As a parent, you want nothing more than to ensure your children are cared for and safe. Unfortunately, not all children have their basic needs met. Some kids may be experiencing abuse from a caregiver, and others may not have a responsible adult watching over them.
It can be alarming, frightening, and heartbreaking to see one of your child’s friends face abuse and neglect. While we all hope this never happens, it’s important to understand what abuse looks like and how you can help.
Types of Child Abuse
We often think of abuse as physical, but it is not always. Physical abuse is when a child is put in physical danger, but it does not always leave marks. Physical abuse may including burning, hitting, biting, shaking/throwing, throwing objects at, tieing up a child, or holding a child underwater.

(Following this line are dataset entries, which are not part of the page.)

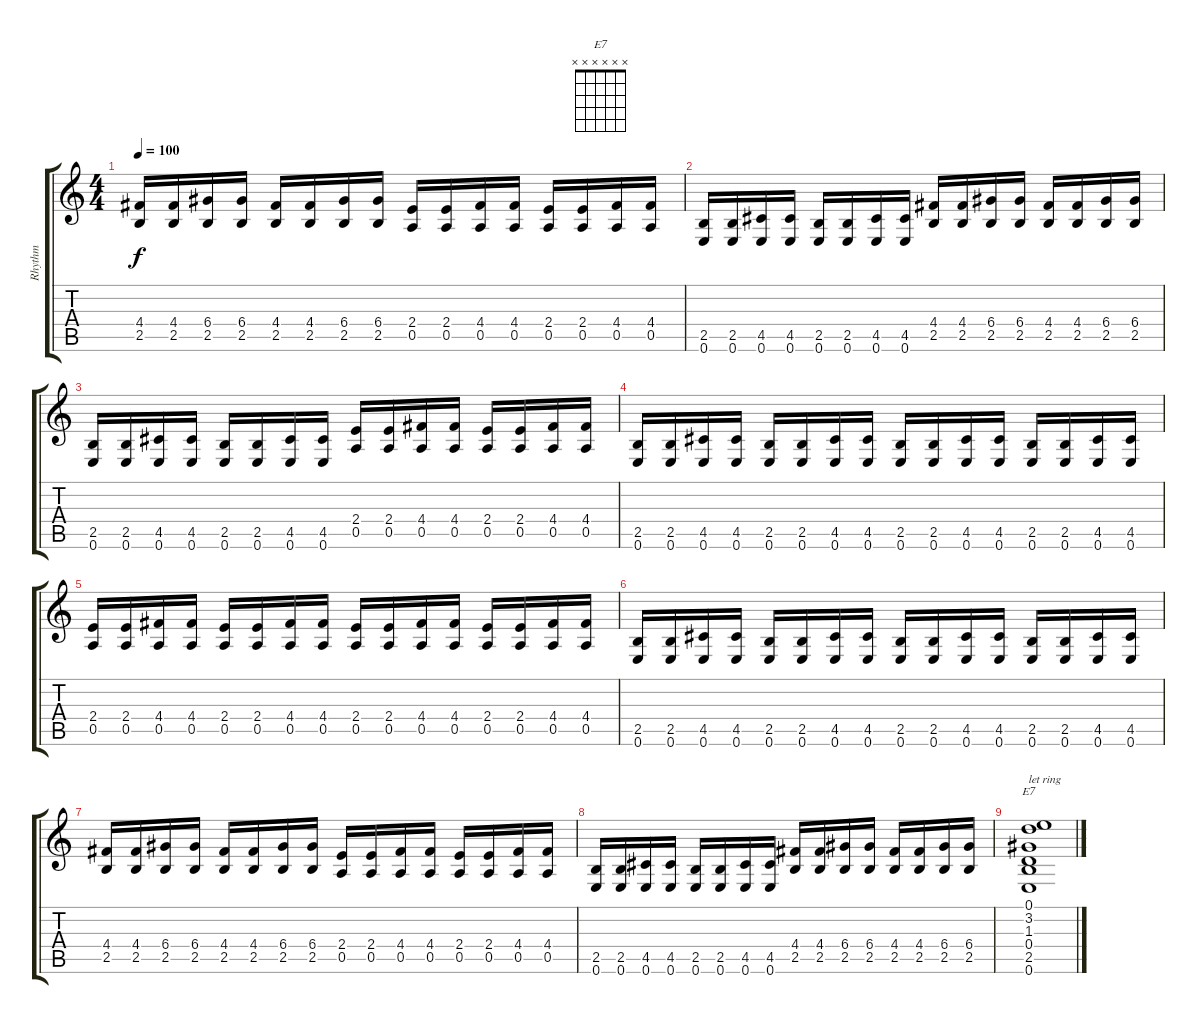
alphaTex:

\track ("Rhythm" "Rhythm") {instrument electricguitarmuted}
\staff {score tabs}
\tuning (E4 B3 G3 D3 A2 E2) {hide}
\chord ("E7" x x x x x x)
\ts (4 4)
\tempo 100
\clef g2
\ks c
(4.4 2.5).16{dy f} (4.4 2.5).16 (6.4 2.5).16 (6.4 2.5).16 (4.4 2.5).16 (4.4 2.5).16 (6.4 2.5).16 (6.4 2.5).16 (2.4 0.5).16 (2.4 0.5).16 (4.4 0.5).16 (4.4 0.5).16 (2.4 0.5).16 (2.4 0.5).16 (4.4 0.5).16 (4.4 0.5).16 |
(2.5 0.6).16 (2.5 0.6).16 (4.5 0.6).16 (4.5 0.6).16 (2.5 0.6).16 (2.5 0.6).16 (4.5 0.6).16 (4.5 0.6).16 (4.4 2.5).16 (4.4 2.5).16 (6.4 2.5).16 (6.4 2.5).16 (4.4 2.5).16 (4.4 2.5).16 (6.4 2.5).16 (6.4 2.5).16 |
(2.5 0.6).16 (2.5 0.6).16 (4.5 0.6).16 (4.5 0.6).16 (2.5 0.6).16 (2.5 0.6).16 (4.5 0.6).16 (4.5 0.6).16 (2.4 0.5).16 (2.4 0.5).16 (4.4 0.5).16 (4.4 0.5).16 (2.4 0.5).16 (2.4 0.5).16 (4.4 0.5).16 (4.4 0.5).16 |
(2.5 0.6).16 (2.5 0.6).16 (4.5 0.6).16 (4.5 0.6).16 (2.5 0.6).16 (2.5 0.6).16 (4.5 0.6).16 (4.5 0.6).16 (2.5 0.6).16 (2.5 0.6).16 (4.5 0.6).16 (4.5 0.6).16 (2.5 0.6).16 (2.5 0.6).16 (4.5 0.6).16 (4.5 0.6).16 |
(2.4 0.5).16 (2.4 0.5).16 (4.4 0.5).16 (4.4 0.5).16 (2.4 0.5).16 (2.4 0.5).16 (4.4 0.5).16 (4.4 0.5).16 (2.4 0.5).16 (2.4 0.5).16 (4.4 0.5).16 (4.4 0.5).16 (2.4 0.5).16 (2.4 0.5).16 (4.4 0.5).16 (4.4 0.5).16 |
(2.5 0.6).16 (2.5 0.6).16 (4.5 0.6).16 (4.5 0.6).16 (2.5 0.6).16 (2.5 0.6).16 (4.5 0.6).16 (4.5 0.6).16 (2.5 0.6).16 (2.5 0.6).16 (4.5 0.6).16 (4.5 0.6).16 (2.5 0.6).16 (2.5 0.6).16 (4.5 0.6).16 (4.5 0.6).16 |
(4.4 2.5).16 (4.4 2.5).16 (6.4 2.5).16 (6.4 2.5).16 (4.4 2.5).16 (4.4 2.5).16 (6.4 2.5).16 (6.4 2.5).16 (2.4 0.5).16 (2.4 0.5).16 (4.4 0.5).16 (4.4 0.5).16 (2.4 0.5).16 (2.4 0.5).16 (4.4 0.5).16 (4.4 0.5).16 |
(2.5 0.6).16 (2.5 0.6).16 (4.5 0.6).16 (4.5 0.6).16 (2.5 0.6).16 (2.5 0.6).16 (4.5 0.6).16 (4.5 0.6).16 (4.4 2.5).16 (4.4 2.5).16 (6.4 2.5).16 (6.4 2.5).16 (4.4 2.5).16 (4.4 2.5).16 (6.4 2.5).16 (6.4 2.5).16 |
(0.1 3.2 1.3 0.4 2.5 0.6).1{ch "E7" txt "let ring"}
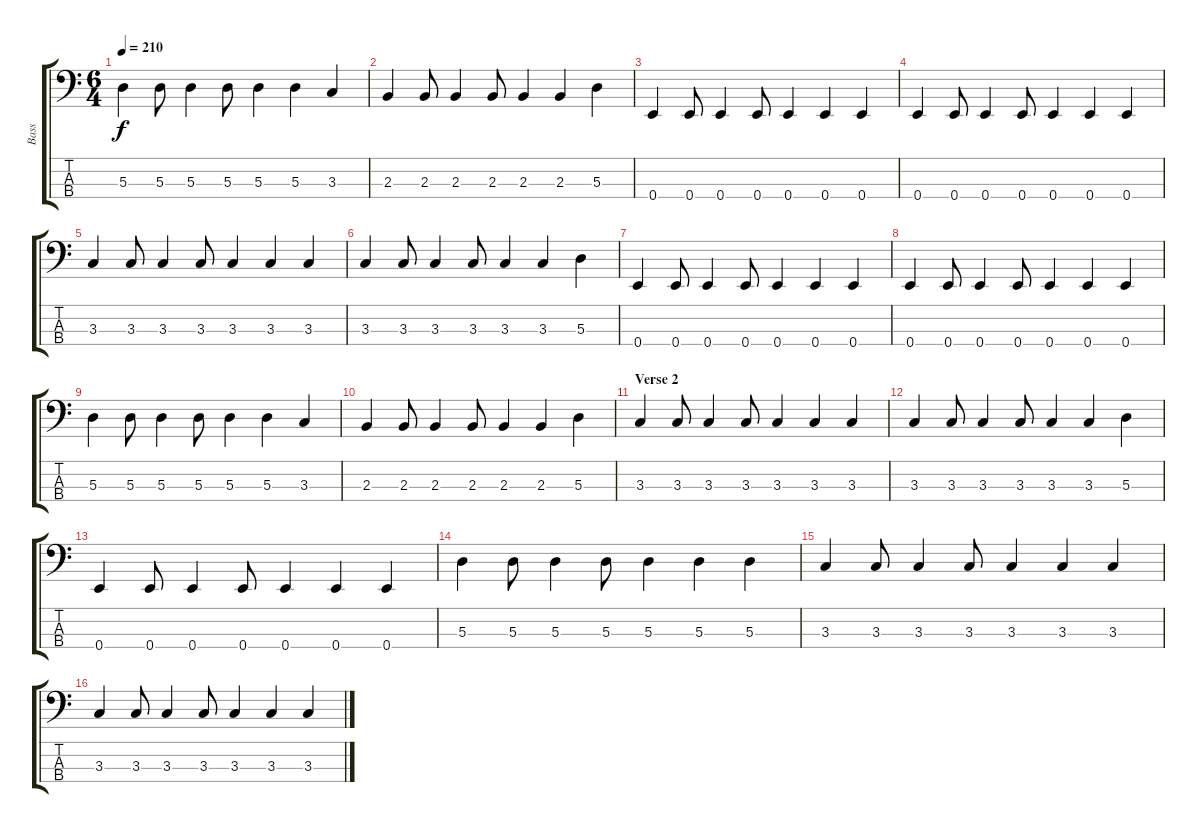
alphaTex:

\track ("Bass" "Bass") {instrument acousticbass}
\staff {score tabs}
\tuning (G2 D2 A1 E1) {hide}
\ts (6 4)
\tempo 210
\clef f4
\ks c
5.3.4{dy f} 5.3.8 5.3.4 5.3.8 5.3.4 5.3.4 3.3.4 |
2.3.4 2.3.8 2.3.4 2.3.8 2.3.4 2.3.4 5.3.4 |
0.4.4 0.4.8 0.4.4 0.4.8 0.4.4 0.4.4 0.4.4 |
0.4.4 0.4.8 0.4.4 0.4.8 0.4.4 0.4.4 0.4.4 |
3.3.4 3.3.8 3.3.4 3.3.8 3.3.4 3.3.4 3.3.4 |
3.3.4 3.3.8 3.3.4 3.3.8 3.3.4 3.3.4 5.3.4 |
0.4.4 0.4.8 0.4.4 0.4.8 0.4.4 0.4.4 0.4.4 |
0.4.4 0.4.8 0.4.4 0.4.8 0.4.4 0.4.4 0.4.4 |
5.3.4 5.3.8 5.3.4 5.3.8 5.3.4 5.3.4 3.3.4 |
2.3.4 2.3.8 2.3.4 2.3.8 2.3.4 2.3.4 5.3.4 |
\section ("" "Verse 2")
3.3.4 3.3.8 3.3.4 3.3.8 3.3.4 3.3.4 3.3.4 |
3.3.4 3.3.8 3.3.4 3.3.8 3.3.4 3.3.4 5.3.4 |
0.4.4 0.4.8 0.4.4 0.4.8 0.4.4 0.4.4 0.4.4 |
5.3.4 5.3.8 5.3.4 5.3.8 5.3.4 5.3.4 5.3.4 |
3.3.4 3.3.8 3.3.4 3.3.8 3.3.4 3.3.4 3.3.4 |
3.3.4 3.3.8 3.3.4 3.3.8 3.3.4 3.3.4 3.3.4
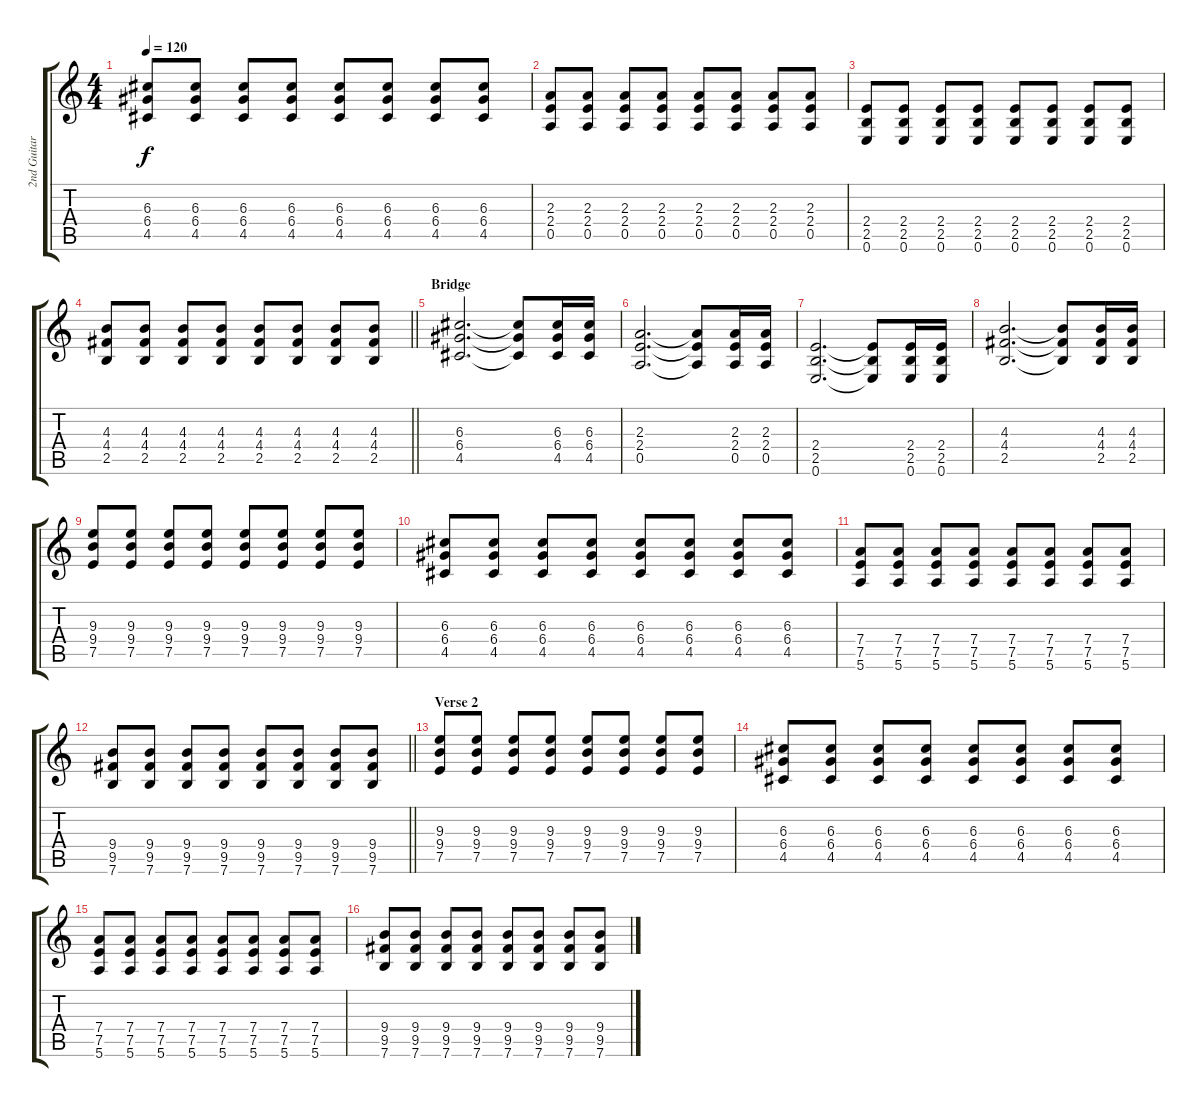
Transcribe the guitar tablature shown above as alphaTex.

\track ("2nd Guitar" "2nd Guitar") {instrument distortionguitar}
\staff {score tabs}
\tuning (E4 B3 G3 D3 A2 E2) {hide}
\ts (4 4)
\tempo 120
\clef g2
\ks c
(6.3 6.4 4.5).8{dy f} (6.3 6.4 4.5).8 (6.3 6.4 4.5).8 (6.3 6.4 4.5).8 (6.3 6.4 4.5).8 (6.3 6.4 4.5).8 (6.3 6.4 4.5).8 (6.3 6.4 4.5).8 |
(2.3 2.4 0.5).8 (2.3 2.4 0.5).8 (2.3 2.4 0.5).8 (2.3 2.4 0.5).8 (2.3 2.4 0.5).8 (2.3 2.4 0.5).8 (2.3 2.4 0.5).8 (2.3 2.4 0.5).8 |
(2.4 2.5 0.6).8 (2.4 2.5 0.6).8 (2.4 2.5 0.6).8 (2.4 2.5 0.6).8 (2.4 2.5 0.6).8 (2.4 2.5 0.6).8 (2.4 2.5 0.6).8 (2.4 2.5 0.6).8 |
\barLineRight lightlight
(4.3 4.4 2.5).8 (4.3 4.4 2.5).8 (4.3 4.4 2.5).8 (4.3 4.4 2.5).8 (4.3 4.4 2.5).8 (4.3 4.4 2.5).8 (4.3 4.4 2.5).8 (4.3 4.4 2.5).8 |
\section ("" "Bridge")
(6.3 6.4 4.5).2{d} (6.3{t} 6.4{t} 4.5{t}).8 (6.3 6.4 4.5).16 (6.3 6.4 4.5).16 |
(2.3 2.4 0.5).2{d} (2.3{t} 2.4{t} 0.5{t}).8 (2.3 2.4 0.5).16 (2.3 2.4 0.5).16 |
(2.4 2.5 0.6).2{d} (2.4{t} 2.5{t} 0.6{t}).8 (2.4 2.5 0.6).16 (2.4 2.5 0.6).16 |
(4.3 4.4 2.5).2{d} (4.3{t} 4.4{t} 2.5{t}).8 (4.3 4.4 2.5).16 (4.3 4.4 2.5).16 |
(9.3 9.4 7.5).8 (9.3 9.4 7.5).8 (9.3 9.4 7.5).8 (9.3 9.4 7.5).8 (9.3 9.4 7.5).8 (9.3 9.4 7.5).8 (9.3 9.4 7.5).8 (9.3 9.4 7.5).8 |
(6.3 6.4 4.5).8 (6.3 6.4 4.5).8 (6.3 6.4 4.5).8 (6.3 6.4 4.5).8 (6.3 6.4 4.5).8 (6.3 6.4 4.5).8 (6.3 6.4 4.5).8 (6.3 6.4 4.5).8 |
(7.4 7.5 5.6).8 (7.4 7.5 5.6).8 (7.4 7.5 5.6).8 (7.4 7.5 5.6).8 (7.4 7.5 5.6).8 (7.4 7.5 5.6).8 (7.4 7.5 5.6).8 (7.4 7.5 5.6).8 |
\barLineRight lightlight
(9.4 9.5 7.6).8 (9.4 9.5 7.6).8 (9.4 9.5 7.6).8 (9.4 9.5 7.6).8 (9.4 9.5 7.6).8 (9.4 9.5 7.6).8 (9.4 9.5 7.6).8 (9.4 9.5 7.6).8 |
\section ("" "Verse 2")
(9.3 9.4 7.5).8 (9.3 9.4 7.5).8 (9.3 9.4 7.5).8 (9.3 9.4 7.5).8 (9.3 9.4 7.5).8 (9.3 9.4 7.5).8 (9.3 9.4 7.5).8 (9.3 9.4 7.5).8 |
(6.3 6.4 4.5).8 (6.3 6.4 4.5).8 (6.3 6.4 4.5).8 (6.3 6.4 4.5).8 (6.3 6.4 4.5).8 (6.3 6.4 4.5).8 (6.3 6.4 4.5).8 (6.3 6.4 4.5).8 |
(7.4 7.5 5.6).8 (7.4 7.5 5.6).8 (7.4 7.5 5.6).8 (7.4 7.5 5.6).8 (7.4 7.5 5.6).8 (7.4 7.5 5.6).8 (7.4 7.5 5.6).8 (7.4 7.5 5.6).8 |
(9.4 9.5 7.6).8 (9.4 9.5 7.6).8 (9.4 9.5 7.6).8 (9.4 9.5 7.6).8 (9.4 9.5 7.6).8 (9.4 9.5 7.6).8 (9.4 9.5 7.6).8 (9.4 9.5 7.6).8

Sexual abuse is any sexual activity with a child, which may or may not include physical contact. Showing children pornography, flashing genitals, forcing children to take pornographic videos or pictures, sending sexual messages, and any sexual contact are all forms of sexual abuse.
Additionally, there is emotional abuse which is a “ pattern of behaviors that harm a child’s emotional well-being and development.” Lack of love and affection, abusing others in front of a child, shaming and belittling, and lack of emotional support are all examples.
Signs of Abuse in Children
There are many ways abuse can impact children. Here are some common signs to watch out for:
- Bruises, welts, unexplained injuries.
- Untreated medical or dental issues.
- Avoidance of any physical contact.
- Fear of going home.
- Bloody or torn underwear.
- Refusal to change clothes in front of others.
- Knowledge of sexual activity that is advanced for their age.
- Constant worry.
- Poor school performance or missing a lot of school.
- Headaches and stomach aches without cause.
- Disinterest in friends/activities.
- Running away from home.
How to Handle Suspected Abuse
Abuse of a child is not just a family matter. If you notice signs of abuse in your child’s friend, it is crucial to step in. Do not confront the potential abuser yourself. Instead, you should contact the authorities. You mustn’t be 100% certain of abuse to report it. Call your local child protective services, the police, or a hotline like the Childhelp National Child Abuse Hotline at 800-422-4453.
If the child needs immediate medical care, call 9-1-1, and bring them to the hospital. Doctors can examine signs of abuse. Offer a safe place for the child, and help them seek therapy if possible. Be a listening ear, but do not force the child to answer questions. Overall, offer support and assure them it is not their fault.
Keeping all children safe is important. Recognizing the signs of abuse is imperative for helping kids that may be in abusive situations. Should you see any signs of abuse in your child’s friends, it’s crucial that you report it as soon as possible.